Clojure and native-image on JDK 11-flavored GraalVM (19.3.0+)

My takeaways from the GraalVM 19.3.0 release notes:

  1. JDK code inlining support
  2. Optional JDK11 support
  3. Better Windows support

These may not seem like much, but JDK code inlining fixes my one major niggle with native-image: it was too hard to get top-notch single-binary TLS, and now it just works.

(There are lots of other great things that happened in this release! They're just not in parts of Graal I use.)

Updating to JDK 11

Updating to JDK 11 is optional, but you might as well get it over with now.

A brief summary of Jigsaw (JDK9+) breakage

There are two things that bit Clojure-using early adopters of JDK 9, both consequences of Project Jigsaw:

  • The module system hiding previously-available classes
  • Changes to the way classloaders work

These two changes broke Clojure and a whole host of common libraries (mostly because of the now-unavailable classes) and the two common build tools (leiningen and boot, mostly because of the bootclassloader). These were quickly resolved and only affect you now if you care about supporting a long range of Clojure versions or a long range of JDKs. Since this blog post is about native-image, your output is a standalone binary and you get to pick the JDK version. However, you still need to know a bit about this background in order to understand some of the workarounds necessary for supporting GraalVM native-image targeting JDK11 and above. This is happening now because Graal was previously targeting JDK8, avoiding all of these issues.

Brief A. List every line of the records that contains the string "within", matching case.
The GraalVM post and the records are unrelated to each other.

Material shown.
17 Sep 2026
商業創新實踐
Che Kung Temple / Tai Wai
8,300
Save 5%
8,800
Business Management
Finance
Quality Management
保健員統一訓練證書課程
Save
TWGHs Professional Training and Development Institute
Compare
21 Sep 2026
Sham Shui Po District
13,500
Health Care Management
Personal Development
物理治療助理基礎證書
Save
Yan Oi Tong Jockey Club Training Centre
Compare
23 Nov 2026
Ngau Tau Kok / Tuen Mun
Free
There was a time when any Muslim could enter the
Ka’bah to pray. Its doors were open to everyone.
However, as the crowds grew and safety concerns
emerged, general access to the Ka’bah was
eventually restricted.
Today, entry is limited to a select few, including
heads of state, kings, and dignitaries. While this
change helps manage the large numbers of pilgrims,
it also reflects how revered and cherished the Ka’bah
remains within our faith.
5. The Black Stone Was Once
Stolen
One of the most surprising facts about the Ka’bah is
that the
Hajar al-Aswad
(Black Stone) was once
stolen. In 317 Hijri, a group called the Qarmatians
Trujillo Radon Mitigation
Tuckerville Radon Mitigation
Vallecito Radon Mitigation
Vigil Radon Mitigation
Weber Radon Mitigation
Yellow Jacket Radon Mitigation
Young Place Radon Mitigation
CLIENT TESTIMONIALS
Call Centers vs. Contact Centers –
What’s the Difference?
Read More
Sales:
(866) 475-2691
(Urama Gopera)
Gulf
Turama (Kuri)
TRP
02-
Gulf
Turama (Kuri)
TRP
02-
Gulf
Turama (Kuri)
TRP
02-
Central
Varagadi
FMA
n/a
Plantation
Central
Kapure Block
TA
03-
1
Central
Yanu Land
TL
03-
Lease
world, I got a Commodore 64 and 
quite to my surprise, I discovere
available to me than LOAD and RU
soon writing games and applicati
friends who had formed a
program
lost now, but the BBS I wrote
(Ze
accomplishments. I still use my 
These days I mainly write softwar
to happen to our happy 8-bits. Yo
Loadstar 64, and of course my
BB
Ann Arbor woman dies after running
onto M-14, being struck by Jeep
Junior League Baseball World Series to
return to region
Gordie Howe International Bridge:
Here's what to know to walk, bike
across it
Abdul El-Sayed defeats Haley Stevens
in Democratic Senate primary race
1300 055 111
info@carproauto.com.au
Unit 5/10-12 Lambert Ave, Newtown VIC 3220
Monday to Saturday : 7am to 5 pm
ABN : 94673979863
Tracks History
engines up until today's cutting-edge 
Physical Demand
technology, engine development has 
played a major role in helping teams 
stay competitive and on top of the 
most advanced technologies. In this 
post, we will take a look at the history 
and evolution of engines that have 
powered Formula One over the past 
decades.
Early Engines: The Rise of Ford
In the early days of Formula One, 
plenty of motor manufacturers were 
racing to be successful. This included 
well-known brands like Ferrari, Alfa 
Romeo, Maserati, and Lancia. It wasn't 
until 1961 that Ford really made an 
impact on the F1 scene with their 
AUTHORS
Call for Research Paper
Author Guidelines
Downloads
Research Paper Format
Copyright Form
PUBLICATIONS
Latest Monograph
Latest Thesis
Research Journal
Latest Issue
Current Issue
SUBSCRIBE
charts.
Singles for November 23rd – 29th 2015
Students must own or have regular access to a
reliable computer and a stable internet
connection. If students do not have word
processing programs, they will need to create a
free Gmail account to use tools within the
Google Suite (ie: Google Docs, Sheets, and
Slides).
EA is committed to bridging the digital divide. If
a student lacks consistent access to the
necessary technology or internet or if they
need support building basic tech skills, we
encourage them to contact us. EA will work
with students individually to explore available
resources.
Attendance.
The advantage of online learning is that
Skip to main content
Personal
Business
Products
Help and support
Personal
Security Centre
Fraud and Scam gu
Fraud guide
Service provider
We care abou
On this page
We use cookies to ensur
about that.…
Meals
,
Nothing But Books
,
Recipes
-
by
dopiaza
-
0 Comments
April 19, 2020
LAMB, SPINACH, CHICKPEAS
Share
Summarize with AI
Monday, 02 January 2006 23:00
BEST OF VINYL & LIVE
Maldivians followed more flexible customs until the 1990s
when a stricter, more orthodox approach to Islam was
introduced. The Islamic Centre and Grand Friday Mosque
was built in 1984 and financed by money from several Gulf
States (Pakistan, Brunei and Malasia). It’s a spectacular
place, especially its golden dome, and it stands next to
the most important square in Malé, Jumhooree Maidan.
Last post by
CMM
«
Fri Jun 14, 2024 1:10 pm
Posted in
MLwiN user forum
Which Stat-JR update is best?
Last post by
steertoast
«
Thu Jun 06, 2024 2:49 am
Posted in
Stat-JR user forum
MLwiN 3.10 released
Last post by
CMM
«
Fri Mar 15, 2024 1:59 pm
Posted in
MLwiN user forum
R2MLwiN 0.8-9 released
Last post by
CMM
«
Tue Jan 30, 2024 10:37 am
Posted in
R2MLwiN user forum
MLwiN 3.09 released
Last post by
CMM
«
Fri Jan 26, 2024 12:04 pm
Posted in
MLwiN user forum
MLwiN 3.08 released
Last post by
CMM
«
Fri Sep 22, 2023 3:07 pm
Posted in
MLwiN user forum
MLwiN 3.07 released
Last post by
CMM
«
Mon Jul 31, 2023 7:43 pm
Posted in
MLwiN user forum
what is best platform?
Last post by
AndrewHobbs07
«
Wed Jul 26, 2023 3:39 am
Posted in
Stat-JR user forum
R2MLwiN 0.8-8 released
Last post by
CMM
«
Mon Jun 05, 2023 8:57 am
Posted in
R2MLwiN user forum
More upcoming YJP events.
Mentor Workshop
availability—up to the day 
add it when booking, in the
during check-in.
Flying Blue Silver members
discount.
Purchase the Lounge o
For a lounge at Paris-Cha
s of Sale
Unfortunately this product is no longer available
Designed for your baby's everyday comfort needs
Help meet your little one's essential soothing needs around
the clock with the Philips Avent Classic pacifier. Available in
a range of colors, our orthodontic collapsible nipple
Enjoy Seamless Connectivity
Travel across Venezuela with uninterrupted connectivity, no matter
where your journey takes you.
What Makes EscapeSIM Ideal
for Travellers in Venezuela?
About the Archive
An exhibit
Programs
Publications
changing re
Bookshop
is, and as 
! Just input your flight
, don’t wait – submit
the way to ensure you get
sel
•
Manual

Brief B. In the GraalVM post, swap "native-image" for "native compilation" in everything from "1. JDK code" down to "Graal I use.)", and give that stretch in full.

Task output A.
remains within our faith.
free Gmail account to use tools within the

Task output B.
1. JDK code inlining support
  2. Optional JDK11 support
  3. Better Windows support

These may not seem like much, but JDK code inlining fixes my one major niggle with native compilation: it was too hard to get top-notch single-binary TLS, and now it just works.

(There are lots of other great things that happened in this release! They're just not in parts of Graal I use.)